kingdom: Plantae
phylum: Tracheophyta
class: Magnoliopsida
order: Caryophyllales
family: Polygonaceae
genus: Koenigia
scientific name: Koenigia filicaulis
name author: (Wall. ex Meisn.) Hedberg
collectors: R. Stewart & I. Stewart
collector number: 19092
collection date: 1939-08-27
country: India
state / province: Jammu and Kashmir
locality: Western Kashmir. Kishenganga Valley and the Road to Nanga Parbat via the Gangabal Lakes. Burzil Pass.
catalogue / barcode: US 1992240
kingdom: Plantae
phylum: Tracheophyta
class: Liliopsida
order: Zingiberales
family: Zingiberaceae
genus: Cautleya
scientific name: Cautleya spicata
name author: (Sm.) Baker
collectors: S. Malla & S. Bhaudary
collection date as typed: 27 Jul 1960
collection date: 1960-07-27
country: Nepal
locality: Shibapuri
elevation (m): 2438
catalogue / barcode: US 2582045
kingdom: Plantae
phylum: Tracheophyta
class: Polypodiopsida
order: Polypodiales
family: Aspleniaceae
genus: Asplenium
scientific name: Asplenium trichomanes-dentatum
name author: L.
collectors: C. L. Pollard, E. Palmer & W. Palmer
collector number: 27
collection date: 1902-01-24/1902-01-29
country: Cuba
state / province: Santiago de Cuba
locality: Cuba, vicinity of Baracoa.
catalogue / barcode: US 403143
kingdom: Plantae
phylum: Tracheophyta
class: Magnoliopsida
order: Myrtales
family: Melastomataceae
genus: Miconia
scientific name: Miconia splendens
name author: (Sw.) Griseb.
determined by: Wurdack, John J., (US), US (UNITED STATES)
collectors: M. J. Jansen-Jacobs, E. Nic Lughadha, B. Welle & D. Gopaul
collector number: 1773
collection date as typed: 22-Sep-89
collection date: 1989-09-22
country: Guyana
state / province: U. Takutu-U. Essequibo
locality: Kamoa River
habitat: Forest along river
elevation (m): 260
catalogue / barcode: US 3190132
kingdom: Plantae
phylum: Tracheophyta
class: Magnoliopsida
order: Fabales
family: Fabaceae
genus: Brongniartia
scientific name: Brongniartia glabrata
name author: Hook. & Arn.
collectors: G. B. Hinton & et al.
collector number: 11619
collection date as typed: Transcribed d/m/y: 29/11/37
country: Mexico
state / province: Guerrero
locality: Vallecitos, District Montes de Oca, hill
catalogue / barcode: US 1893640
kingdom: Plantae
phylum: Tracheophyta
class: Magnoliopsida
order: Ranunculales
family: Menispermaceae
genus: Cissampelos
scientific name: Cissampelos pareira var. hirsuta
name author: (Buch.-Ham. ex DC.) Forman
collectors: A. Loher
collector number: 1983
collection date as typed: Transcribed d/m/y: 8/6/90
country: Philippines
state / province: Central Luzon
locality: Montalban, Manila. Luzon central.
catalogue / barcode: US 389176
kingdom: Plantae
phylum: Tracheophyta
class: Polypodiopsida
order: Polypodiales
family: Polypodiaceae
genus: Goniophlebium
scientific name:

(To do) Reproduce every line of the records above verbatim, with nothing altered, added, or left out.

(Written answer)
kingdom: Plantae
phylum: Tracheophyta
class: Magnoliopsida
order: Caryophyllales
family: Polygonaceae
genus: Koenigia
scientific name: Koenigia filicaulis
name author: (Wall. ex Meisn.) Hedberg
collectors: R. Stewart & I. Stewart
collector number: 19092
collection date: 1939-08-27
country: India
state / province: Jammu and Kashmir
locality: Western Kashmir. Kishenganga Valley and the Road to Nanga Parbat via the Gangabal Lakes. Burzil Pass.
catalogue / barcode: US 1992240
kingdom: Plantae
phylum: Tracheophyta
class: Liliopsida
order: Zingiberales
family: Zingiberaceae
genus: Cautleya
scientific name: Cautleya spicata
name author: (Sm.) Baker
collectors: S. Malla & S. Bhaudary
collection date as typed: 27 Jul 1960
collection date: 1960-07-27
country: Nepal
locality: Shibapuri
elevation (m): 2438
catalogue / barcode: US 2582045
kingdom: Plantae
phylum: Tracheophyta
class: Polypodiopsida
order: Polypodiales
family: Aspleniaceae
genus: Asplenium
scientific name: Asplenium trichomanes-dentatum
name author: L.
collectors: C. L. Pollard, E. Palmer & W. Palmer
collector number: 27
collection date: 1902-01-24/1902-01-29
country: Cuba
state / province: Santiago de Cuba
locality: Cuba, vicinity of Baracoa.
catalogue / barcode: US 403143
kingdom: Plantae
phylum: Tracheophyta
class: Magnoliopsida
order: Myrtales
family: Melastomataceae
genus: Miconia
scientific name: Miconia splendens
name author: (Sw.) Griseb.
determined by: Wurdack, John J., (US), US (UNITED STATES)
collectors: M. J. Jansen-Jacobs, E. Nic Lughadha, B. Welle & D. Gopaul
collector number: 1773
collection date as typed: 22-Sep-89
collection date: 1989-09-22
country: Guyana
state / province: U. Takutu-U. Essequibo
locality: Kamoa River
habitat: Forest along river
elevation (m): 260
catalogue / barcode: US 3190132
kingdom: Plantae
phylum: Tracheophyta
class: Magnoliopsida
order: Fabales
family: Fabaceae
genus: Brongniartia
scientific name: Brongniartia glabrata
name author: Hook. & Arn.
collectors: G. B. Hinton & et al.
collector number: 11619
collection date as typed: Transcribed d/m/y: 29/11/37
country: Mexico
state / province: Guerrero
locality: Vallecitos, District Montes de Oca, hill
catalogue / barcode: US 1893640
kingdom: Plantae
phylum: Tracheophyta
class: Magnoliopsida
order: Ranunculales
family: Menispermaceae
genus: Cissampelos
scientific name: Cissampelos pareira var. hirsuta
name author: (Buch.-Ham. ex DC.) Forman
collectors: A. Loher
collector number: 1983
collection date as typed: Transcribed d/m/y: 8/6/90
country: Philippines
state / province: Central Luzon
locality: Montalban, Manila. Luzon central.
catalogue / barcode: US 389176
kingdom: Plantae
phylum: Tracheophyta
class: Polypodiopsida
order: Polypodiales
family: Polypodiaceae
genus: Goniophlebium
scientific name:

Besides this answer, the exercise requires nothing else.